A loving mother and loyal wife, Eleanor struggles with the decisions Edward makes, especially when she discovers some of what he has kept hidden from her since they first met. With a potential knighthood on the cards, Edward ploughs on with the work he truly believes in. Eleanor starts to question all she had once viewed as certain – the sanctity of marriage and family, the efficacy of her husband’s research, the dehumanising of the ill and the poor – and must make some difficult choices.
I had some familiarity with the eugenics movement in England but this tale opened up just how prevalent such thinking became throughout the western world at the time, especially within circles of power and philanthropy. What is most chilling is how it still lingers, even after what is now known of the genocide in Nazi Germany. The current state of affairs in America makes this horrifically relevant.
A story, then, of a privileged family but one that digs deeper than much historical fiction. It is all the more effective for avoiding polemic and politics, presenting behaviours as perfectly normal during the time it is set.
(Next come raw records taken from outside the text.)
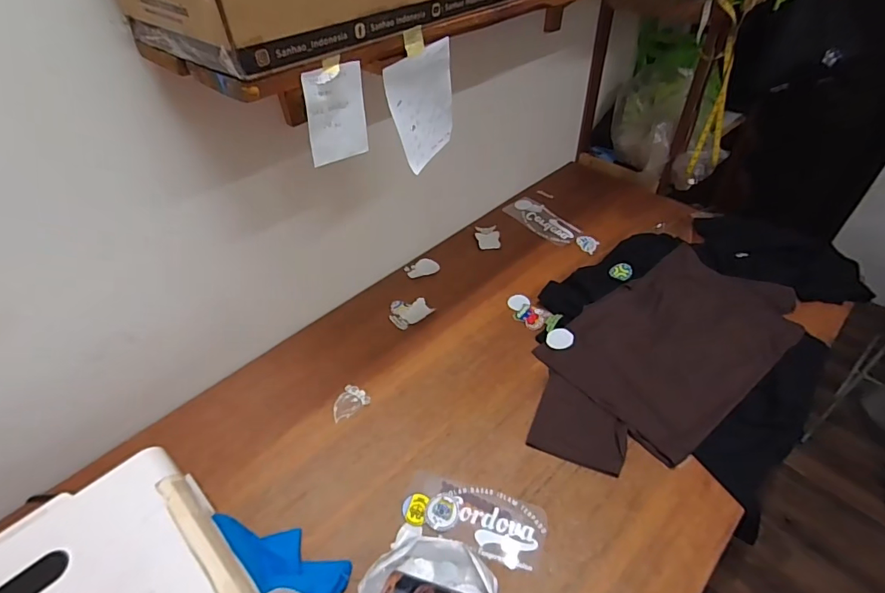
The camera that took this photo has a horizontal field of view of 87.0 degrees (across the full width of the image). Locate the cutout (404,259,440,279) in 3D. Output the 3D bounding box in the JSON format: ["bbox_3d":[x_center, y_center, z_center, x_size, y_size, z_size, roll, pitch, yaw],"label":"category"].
[{"bbox_3d":[-0.054,-0.075,1.261,0.089,0.011,0.062,-22,51,-10],"label":"cutout"}]

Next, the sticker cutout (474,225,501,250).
[{"bbox_3d":[0.131,-0.171,1.342,0.068,0.007,0.101,-5,48,5],"label":"sticker cutout"}]

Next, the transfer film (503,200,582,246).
[{"bbox_3d":[0.298,-0.228,1.410,0.124,0.008,0.243,-28,51,-26],"label":"transfer film"}]

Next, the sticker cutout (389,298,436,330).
[{"bbox_3d":[-0.085,0.033,1.145,0.102,0.006,0.089,-30,51,-25],"label":"sticker cutout"}]

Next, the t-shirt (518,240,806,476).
[{"bbox_3d":[0.476,0.112,1.008,0.714,0.043,0.341,-29,51,-24],"label":"t-shirt"}]

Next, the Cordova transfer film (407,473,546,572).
[{"bbox_3d":[0.054,0.375,0.792,0.246,0.009,0.109,12,47,15],"label":"Cordova transfer film"}]

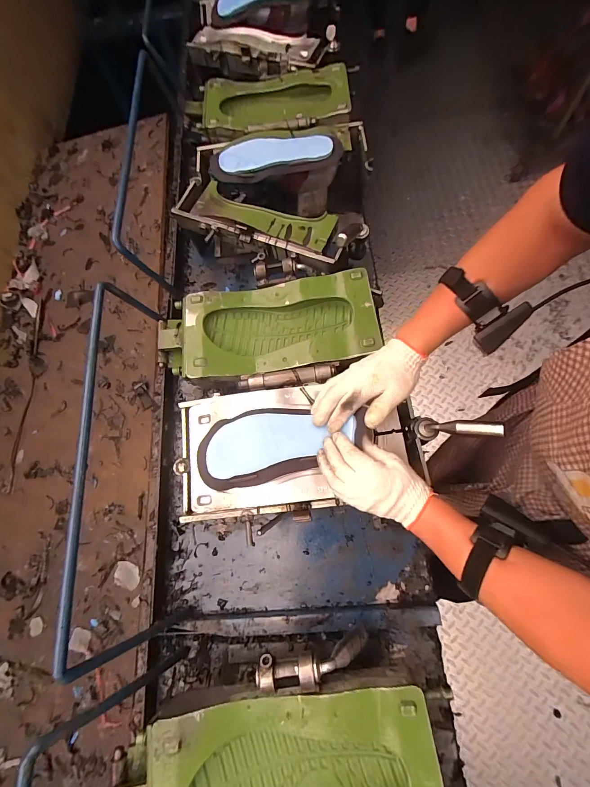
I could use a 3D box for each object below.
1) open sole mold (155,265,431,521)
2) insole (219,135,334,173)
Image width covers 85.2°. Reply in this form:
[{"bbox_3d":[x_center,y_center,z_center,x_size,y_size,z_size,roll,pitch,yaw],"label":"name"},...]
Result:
[{"bbox_3d":[-0.025,-0.019,0.526,0.367,0.072,0.394,-15,73,-2],"label":"open sole mold"},{"bbox_3d":[-0.041,-0.497,0.662,0.231,0.017,0.078,-8,69,0],"label":"insole"}]

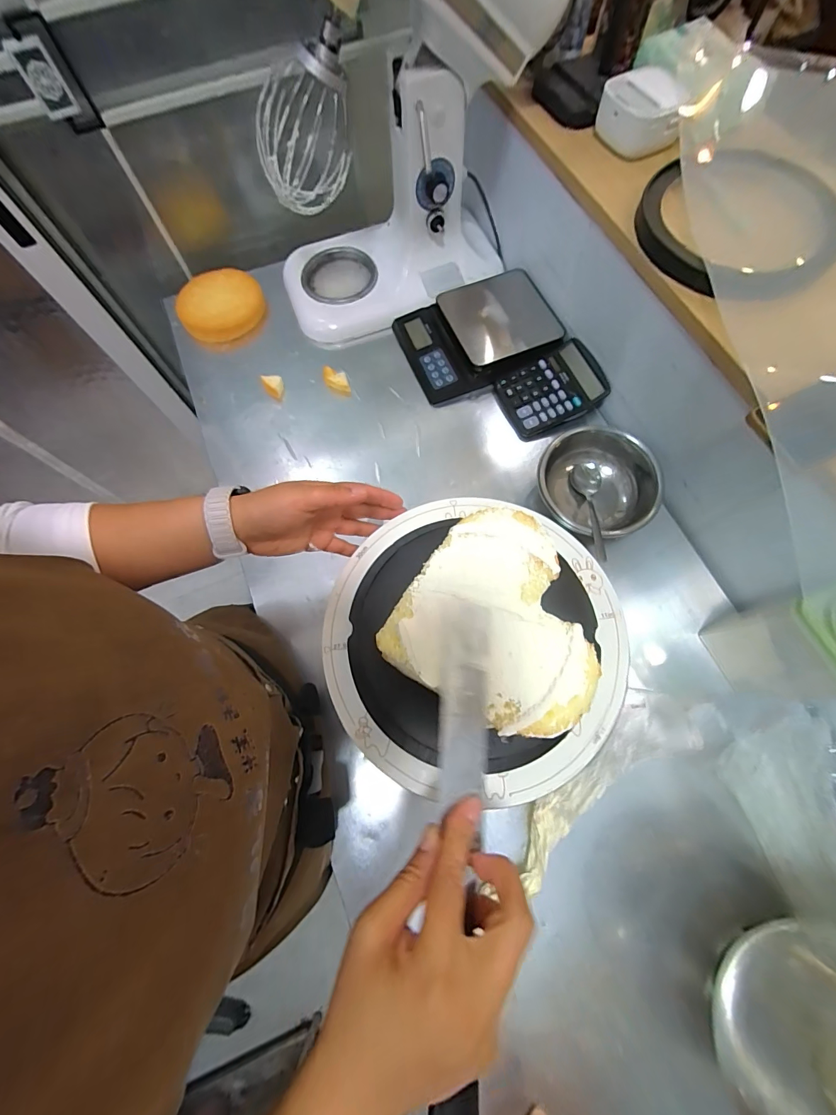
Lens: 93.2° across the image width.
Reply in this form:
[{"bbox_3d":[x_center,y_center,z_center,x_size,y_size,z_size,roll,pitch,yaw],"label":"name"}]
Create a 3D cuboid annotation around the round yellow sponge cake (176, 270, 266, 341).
[{"bbox_3d":[-0.357,-0.455,0.714,0.150,0.032,0.160,0,72,1],"label":"round yellow sponge cake"}]

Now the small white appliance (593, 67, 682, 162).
[{"bbox_3d":[0.278,-0.555,0.502,0.103,0.054,0.061,22,74,9],"label":"small white appliance"}]

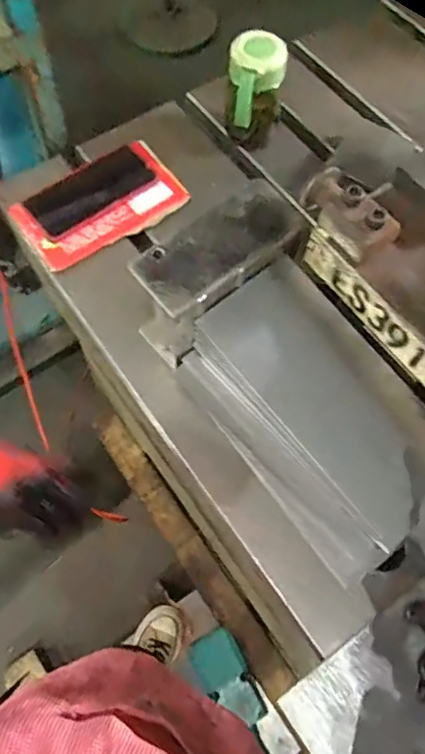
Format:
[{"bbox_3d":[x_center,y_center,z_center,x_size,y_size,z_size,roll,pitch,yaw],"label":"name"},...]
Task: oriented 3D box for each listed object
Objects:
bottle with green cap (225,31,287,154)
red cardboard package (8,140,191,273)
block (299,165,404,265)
[{"bbox_3d":[0.052,-0.344,0.677,0.067,0.129,0.072,10,66,2],"label":"bottle with green cap"},{"bbox_3d":[-0.140,-0.217,0.676,0.195,0.016,0.119,-34,71,-13],"label":"red cardboard package"},{"bbox_3d":[0.124,-0.149,0.492,0.044,0.042,0.090,-34,71,-16],"label":"block"}]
Although engaging and easy to read, it asks difficult questions around even the well intentioned plans for societal improvement – the effectiveness of state interventions and how this may be measured. Eleanor and Edward trusted the experts without considering fully how scientific knowledge is constantly changing, how research is skewed to ‘prove’ desired outcomes.
Much may have changed in the past century but the prejudices that drove the eugenics movement sadly remain. Fiction such as this has the potential to encourage readers to think about issues that do not have clear cut and easy answers, within the framework of a compelling tale.
My copy of this book was provided gratis by the publisher, Head of Zeus.